‘New Irish’ are still here

The population has risen since 2008. Immigrants love our character and way of life, says Conor Power

DESPITE emigration, the population of the Republic of Ireland is increasing. Since 2008, the population rose from 4.43m people to 4.5m in 2012.

Movements of population are faster and easier than before.

For the thousands who leave these shores every year, thousands of people from other countries stay or arrive, with the reverse outlook to the people who have left.

Frenchman Jean-Louis Bigot came to Ireland in 1989.

He lives in the scenic town of Killaloe, Co Clare, with his Skerries-born wife, Elaine, and their three children.

“I trained as a gamekeeper, basically,” says Jean-Louis. “But I was in an indoors job and, after about seven years, I started looking towards going to Ireland or Canada, because I’d been selling holidays from that office in France.”

Jean-Louis’ work has ‘three hats’: He’s a fishing guide; he has an approved guest-house where anglers from France stay during their fishing holidays; and he is a tour operator organising bespoke holidays to Ireland.

“For example, if someone was looking to come to Ireland to fish sea-bass, I couldn’t give him that holiday, because we’re inland. But I sell them a programme to suit what they need,” Jean-Louis says.

Much of Jean-Louis’s business comes from France via his French-language websites — Pecheirlande.com and Pechealliance.com.

The perception of Ireland among the French is very good, he says and he considers Ireland “a really great place” to live and to raise a family.

“You find nice people everywhere,” Jean-Louis says, “but the Irish people are very easy to get on with and easy to work with.
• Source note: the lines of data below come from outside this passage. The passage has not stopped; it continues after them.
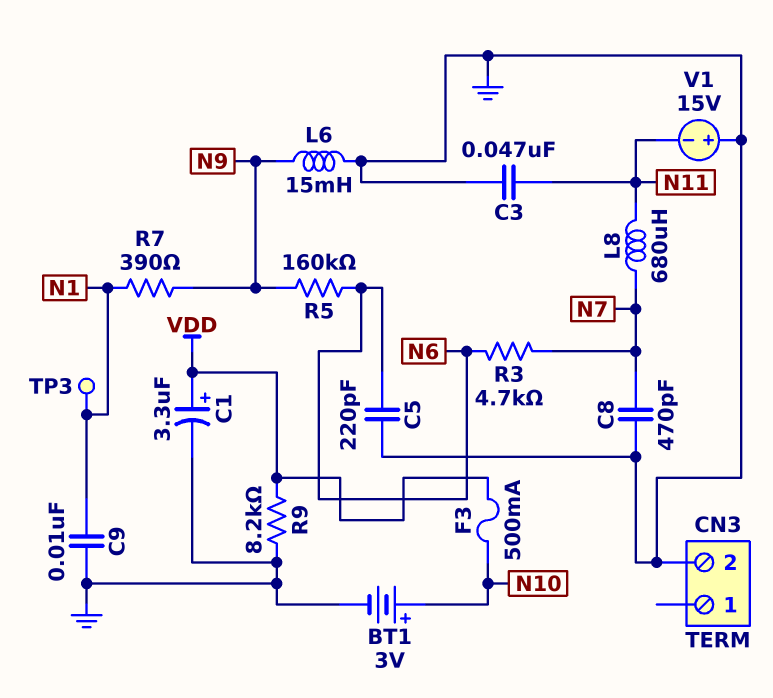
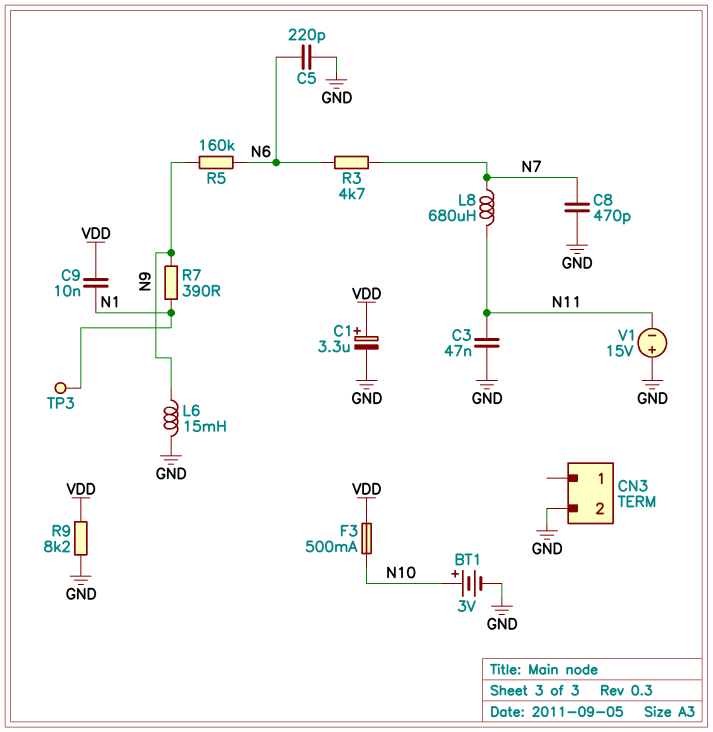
C9: 10nF (GND, N1) -> 10nF (N1, VDD)

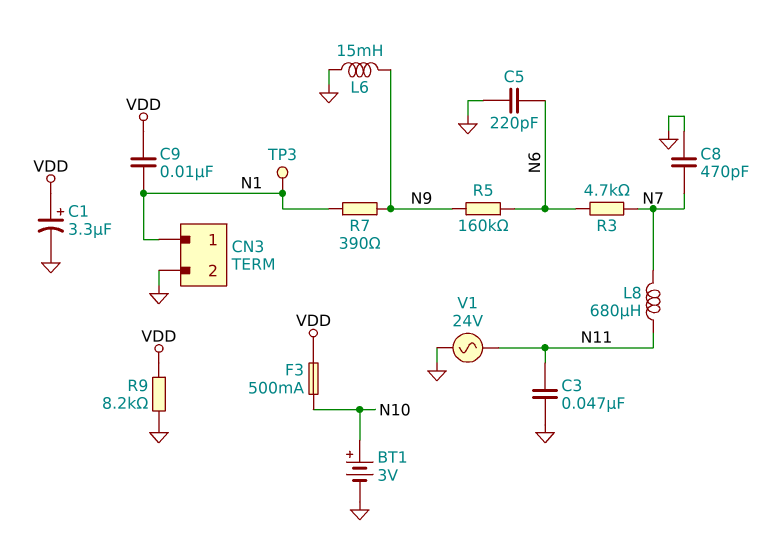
CN3 pin 1: none -> N1
V1: 15V (plus GND, minus N11) -> AC 24V (GND, N11)

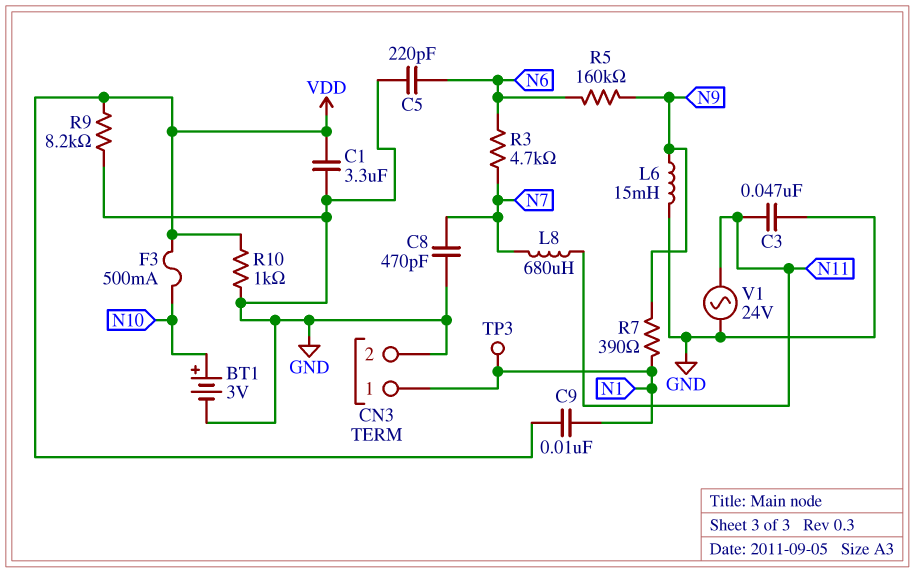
C1: 3.3uF (plus VDD, minus GND) -> 3.3uF (GND, VDD)
R10: none -> 1k (GND, VDD)

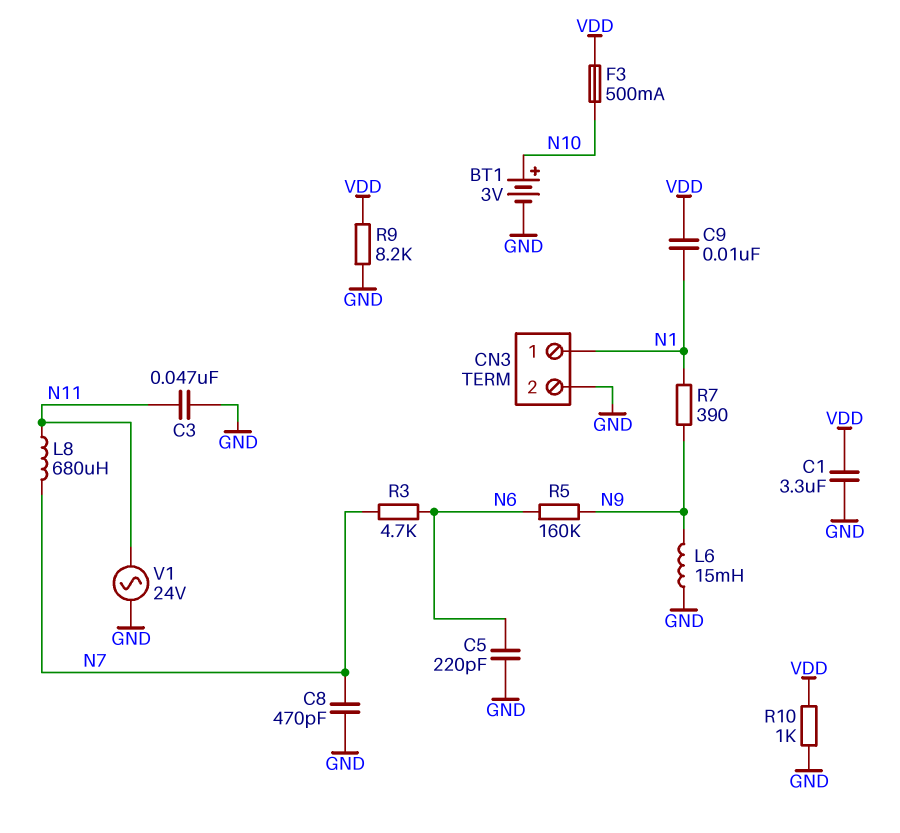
TP3: test point (N1) -> none

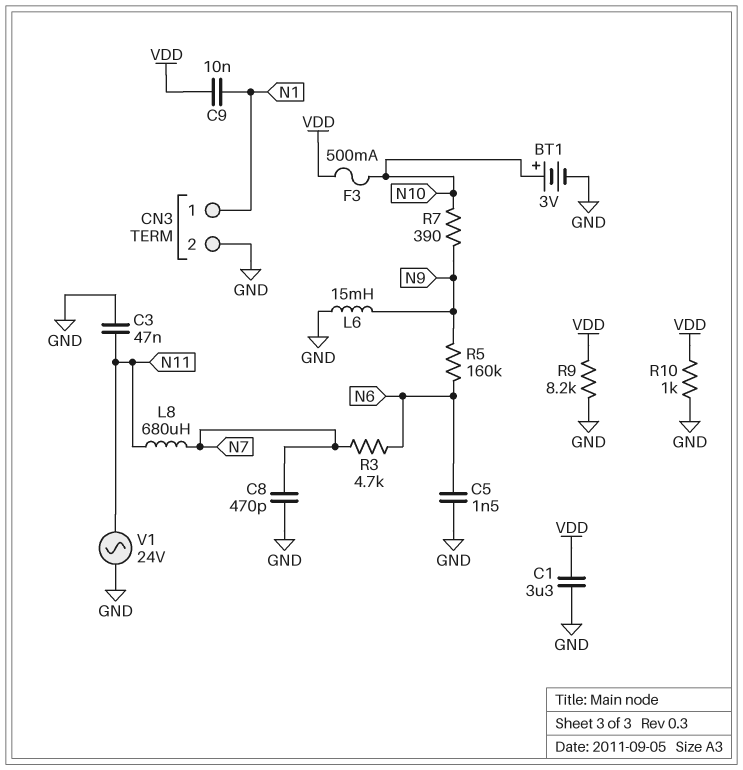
C5: 220pF (GND, N6) -> 1.5nF (GND, N6)
R7: 390 (N1, N9) -> 390 (N9, N10)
I think they’re welcoming to people that they don’t necessarily know.”

Jean-Louis comes from the outer reaches of greater Paris, and says that if he’s pushed to cite a drawback about living in Ireland, it is insularity.

“You feel the insular way of life here. It’s a very little drawback, if I can even call it that — just compared to life in France.
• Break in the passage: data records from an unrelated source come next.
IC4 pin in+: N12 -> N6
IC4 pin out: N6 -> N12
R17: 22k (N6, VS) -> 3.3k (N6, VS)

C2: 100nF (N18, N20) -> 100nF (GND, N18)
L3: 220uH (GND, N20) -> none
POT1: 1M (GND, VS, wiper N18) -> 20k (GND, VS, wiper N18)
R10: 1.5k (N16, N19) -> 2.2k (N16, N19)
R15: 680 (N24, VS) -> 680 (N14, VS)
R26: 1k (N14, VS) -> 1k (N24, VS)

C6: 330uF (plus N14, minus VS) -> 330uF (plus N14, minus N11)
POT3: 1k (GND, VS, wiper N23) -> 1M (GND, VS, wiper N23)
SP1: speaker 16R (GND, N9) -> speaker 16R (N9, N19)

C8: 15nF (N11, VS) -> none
“Twelve years ago, I fell in love with a beautiful Cork woman,” says Dutchman Jeroen Proos, when asked how he ended up living and working in Ireland.

It was, he says, a case of them choosing Ireland and Ireland choosing them.

Forty-year-old Jeroen has carved out a living for himself and his family, in partnership with another Dutch immigrant, René Van Willigen.

Together, they founded the successful skincare company, Human and Kind.

Based in Carrigtwohill, Co Cork, Human and Kind is a recent recipient of the Tatler Beauty Awards.

Although the company was founded by two Dutchmen, everything else about it, Jerome says, is 100% Irish — manufacturing, packaging, and marketing. All is produced here. The fact that their product comes from Ireland is an advantage, Jeroen says.

“Worldwide, there’s an exceptionally good perception about Ireland — friendly people, green, fresh, good people to do business with… We travel a lot, and the perception all over the world about Irish people is very positive.

“All that negativity over the last four years — we really don’t come across that.”

“We used to come here on holidays, at least once a year, for 25 years,” says René. “We made friends here and, 11 years ago, we decided to make the move and settle here, which we thoroughly enjoy.”

The best thing about Ireland?

“To me, three things come to mind that give us a great lifestyle here,” says Jeroen.

“The people, the fresh air and the space.” René nods in agreement.

On the negative side, they cite the relative isolation compared to the Continent.

“It’s always more costly when you need to travel everywhere,” says Rene.

“It’s the only negative I can think of, which is not really a negative; more of a regrettable thing.”

Located towards the end of the beautiful, but far more isolated Sheep’s Head Peninsula, Corina Thornton and her husband Mick have taken over what was a landmark rural pub, 1km west of the lively coastal village of Kilcrohane.

Corina and Mick are originally from England (Corina from Surrey and Mick from Yorkshire) and have been living in Ireland for more than a decade, but have only been in The White House for 20 months.

It has lost none of the character of its original function and is still a music venue, but it is now also a coffee shop, art gallery and craft shop, in a remarkable revitalisation that’s still evolving.

When asked what brought her to this part of the world, Corina cites Google Maps. Corina and Mick first visited the area in virtual form, by exploring with their computer.

For Corina, it was love at first sight when she saw the satellite images of the rugged rock formations.

Although Mick wasn’t as smitten by the computerised view of the Sheep’s Head, he was sold by the time they found themselves driving along one of the most beautiful peninsulas in West Cork.

“It was like the Mary Celeste,” says Mick of the first time they walked through the doors of The White House.

“I think that there might even have been a pint somewhere,” says Corina.

“All the old taps were still there, as if untouched since the doors of the pub were closed for the last time.”

With the new existence that Corina and Mick have given it, the doors of this rural pub are once more open to the public.

The White House doesn’t serve alcohol any more, but its renaissance has breathed new life into the building, its owners and the local community.

The White House is perhaps an example of how to move forward for the thousands of closed rural pubs around the country.

And all from the energy of immigrants to Ireland making a difference.